En parlant d’humanité, on évoque très souvent l’architecte, mais qui est l’homme derrière le nom d’Étienne Gaboury? Roger Léveillé ne prétend pas le connaître dans l’intime, mais a décelé quelqu’un d’une grande sensibilité. « C’est un être sensible, pensif, très cultivé. Il aime la littérature du Manitoba français. Étienne Gaboury est quelqu’un de discret, sans aucune ostentation chez lui. Mais sûr de lui-même en même temps. Il dit toujours que son épouse, Claire, l’a appuyé toute sa vie. 

« La famille Gaboury est très douée. Notamment sa fille, Lise, en littérature, et sa petite-fille aussi, Anna Binta Diallo, est une excellente artiste. Lui et son épouse, Claire Breton-Gaboury, céramiste, ont laissé beaucoup de traces esthétiques dans la communauté. »

| De Saint-Boniface à l’international

L’oeuvre d’Étienne Gaboury a teinté tout Saint-Boniface, Winnipeg et le Manitoba.
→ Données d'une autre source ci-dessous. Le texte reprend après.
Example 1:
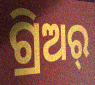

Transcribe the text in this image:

ଗ୍ରିଅର୍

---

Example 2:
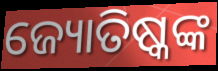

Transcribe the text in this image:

ଜ୍ୟୋତିଷ୍କଙ୍କ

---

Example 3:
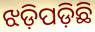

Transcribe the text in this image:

ଝଡ଼ିପଡ଼ିଛି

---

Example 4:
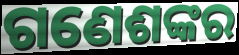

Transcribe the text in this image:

ଗଣେଶଙ୍କର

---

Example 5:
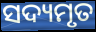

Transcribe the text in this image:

ସଦ୍ୟମୃତ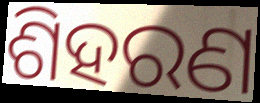
ଶିହରଣ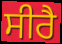
ਸੀਰੈ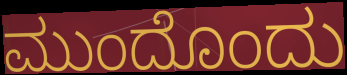
ಮುಂದೊಂದು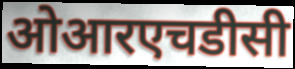
ओआरएचडीसीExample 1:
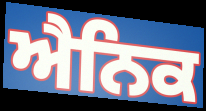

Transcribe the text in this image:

ਐਨਿਕ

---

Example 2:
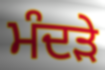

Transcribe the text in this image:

ਮੰਦੜੇ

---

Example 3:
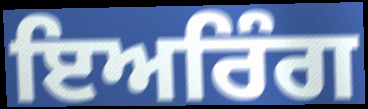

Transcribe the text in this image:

ਇਅਰਿੰਗ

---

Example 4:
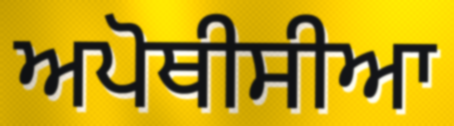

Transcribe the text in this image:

ਅਪੋਥੀਸੀਆ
Il suffit de regarder autour de soi. « La face visible de la communauté franco-manitobaine moderne, c’est bien l’architecture d’Étienne Gaboury. Parce qu’on la voit partout, même en région rurale. C’est un legs qu’il nous donne. C’est pourquoi bien d’autres et moi-même, on a lutté pour que le poste de police et le Carré civique soient maintenus dans leur intégrité architecturale. Cela demeure un des seuls exemples existants de ce qu’on appelle une architecture brutaliste. C’est un lieu hautement symbolique, à bien des égards.

Église du Précieux-Sang. (photo : Marta Guerrero)
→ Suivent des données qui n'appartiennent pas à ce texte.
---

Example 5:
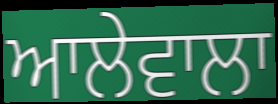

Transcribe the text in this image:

ਆਲੇਵਾਲਾ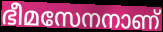
ഭീമസേനനാണ്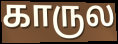
காருல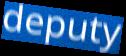
deputy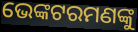
ଭେଙ୍କଟରମଣଙ୍କୁ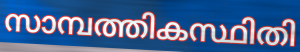
സാമ്പത്തികസ്ഥിതി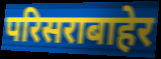
परिसराबाहेर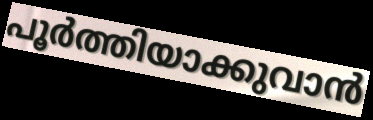
പൂർത്തിയാക്കുവാൻ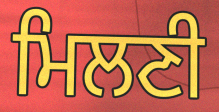
ਮਿਲਣੀ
« Étienne Gaboury est reconnu à tel point que de grands architectes américains sont venus à l’Université du Manitoba pour ses conférences. Je sais qu’on le contactait régulièrement par rapport à la conception de son église du Précieux-Sang, inspirée de l’esprit de Ronchamp (1). Ça reprend l’esprit de l’hélice qui tourne. Ça finit par évoquer un peu le tipi autochtone. Ce lieu est plein de symbolisme.

« Et puis, il a construit l’Ambassade du Canada au Mexique. Ça veut dire que cet architecte a une compréhension de ce que peut représenter le Canada. C’est pour dire toute la dextérité et l’utilité de la pensée de cet architecte. »

L’ambassade du Canada à Mexico inaugurée en 1982. (photo : Archives de la Société historique de Saint-Boniface)

Tout au long de sa carrière Étienne Gaboury a travaillé sur plus de 900 projets architecturaux, que ce soit au Manitoba (Saint-Boniface, Winnipeg et dans les municipalités rurales bilingues) et au Mexique, mais aussi en Saskatchewan, aux États-Unis, en Afrique (Côte d’Ivoire, Ghana, Niger), en Asie (Cambodge, Chine, Japon, ou encore en Europe (Espagne, Finlande).

(1) Évocation de la chapelle Notre-Dame-du-Haut, à Ronchamp (France), conçue par l’architecte Le Corbusier, qui a été une grande influence dans le travail d’Étienne Gaboury.